Forcing Morality Is Forcing Hypocrisy

But imposed faithfulness is just pious-looking faithlessness, and being convinced by Paul's words gave the church a far greater blessing than being coerced by centurions' swords would have. And while Ireland certainly would have voted against gay marriage were it still afraid of the church, the only way Irish support for procreative marriage could have given Christians true peace was if the Irish knew they were perfectly free to ignore God's word and, yet, didn't.
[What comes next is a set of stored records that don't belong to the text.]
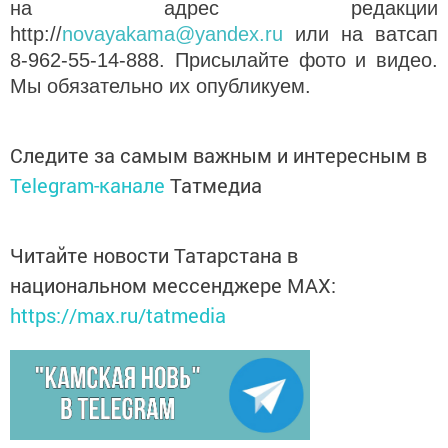
на адрес редакции
http://
novayakama@yandex.ru
или на ватсап
8-962-55-14-888. Присылайте фото и видео.
Мы обязательно их опубликуем.
Следите за самым важным и интересным в
Telegram-канале
Татмедиа
Читайте новости Татарстана в
национальном мессенджере MАХ:
https://max.ru/tatmedia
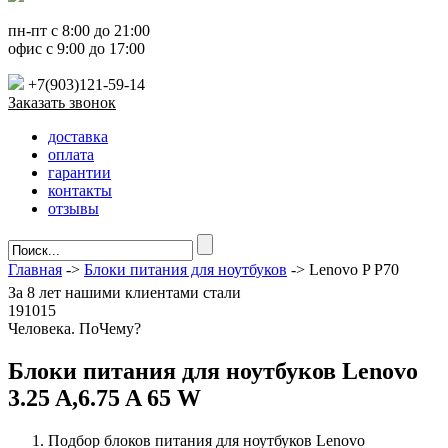
пн-пт с 8:00 до 21:00
офис с 9:00 до 17:00
+7(903)121-59-14
Заказать звонок
доставка
оплата
гарантии
контакты
отзывы
Главная
->
Блоки питания для ноутбуков
-> Lenovo P P70
За
8 лет
нашими клиентами стали
191015
Ч
еловека. По
Ч
ему?
Блоки питания для ноутбуков Lenovo
3.25 A,6.75 A 65 W
Подбор блоков питания для ноутбуков Lenovo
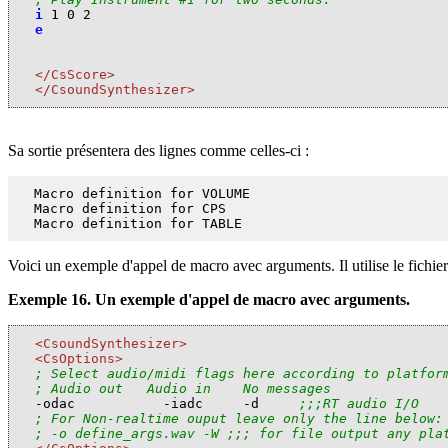
i
1
0
2
e
</CsScore>
</CsoundSynthesizer>
Sa sortie présentera des lignes comme celles-ci :
Macro definition for VOLUME

Macro definition for CPS

Macro definition for TABLE
Voici un exemple d'appel de macro avec arguments. Il utilise le fichie
Exemple 16. Un exemple d'appel de macro avec arguments.
<CsoundSynthesizer>
<CsOptions>
; Select audio/midi flags here according to platfor
; Audio out   Audio in    No messages

-odac           -iadc     -d     
;;;RT audio I/O
; For Non-realtime ouput leave only the line below:
; -o define_args.wav -W ;;; for file output any pla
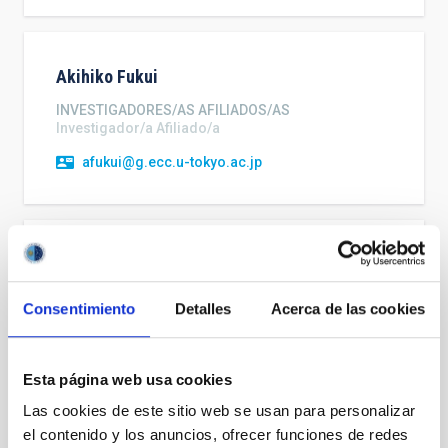
Akihiko
Fukui
INVESTIGADORES/AS AFILIADOS/AS
Investigador/a Afiliado/a
afukui@g.ecc.u-tokyo.ac.jp
Alba
Crespo Pérez
CONTRATADOS/AS PREDOC
Consentimiento
Detalles
Acerca de las cookies
PredocFPU-21
alba.crespo.perez@iac.es
Esta página web usa cookies
Las cookies de este sitio web se usan para personalizar
el contenido y los anuncios, ofrecer funciones de redes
I understand the frustration Gobry feels when the world stares at us in our pews and pulpits, rolls its eyes, and walks away. But the solution to this problem is not for Christians to pick up the whip and start taking out our frustrations on the backs of our brothers. We shouldn't condemn our fellow Christians for being unloving and un-Christ-like when the real problem is that, as Jesus predicted, the world doesn't love Christ and therefore doesn't love his Christians.

We shouldn't throw our clergy under the bus for insufficiently teaching their sheep, when the real problem is that they shepherded in an era where there were no cultural expectations or legal requirements pressuring the sheep to obey a command they didn't particularly like obeying. We shouldn't say, "We Christians only have ourselves to blame" as a ruse to flog the believers standing next to us that we're convinced didn't pull their weight in the battle. Doing so only convinces the leftists who invented the self-flagellation game that they have God's approval to lash out at Christians who share Pope Francis's beliefs on gay marriage but dare to articulate them without his trademark hippie doublespeak.

Rather, the solution to the problem of a culture that won't heed the church's words is simply to keep speaking them, trusting that the same Holy Spirit who created faith in the hearts of tax collectors, prostitutes, and Christ-hating-Pharisees will continue to do so today. God will always preserve the 7,000 who haven't bowed to Baal. He will always restore life and salvation to those in cultures that have devoured themselves in sin.

We may not fully see His deliverance in our lifetime, and our days as the faithful few may involve more hostility than most Western Christians have ever experienced. If the lashes come, praise God that we have been counted worthy to suffer dishonor for his name. Let's be sure, however, that we're not the ones cracking the whip.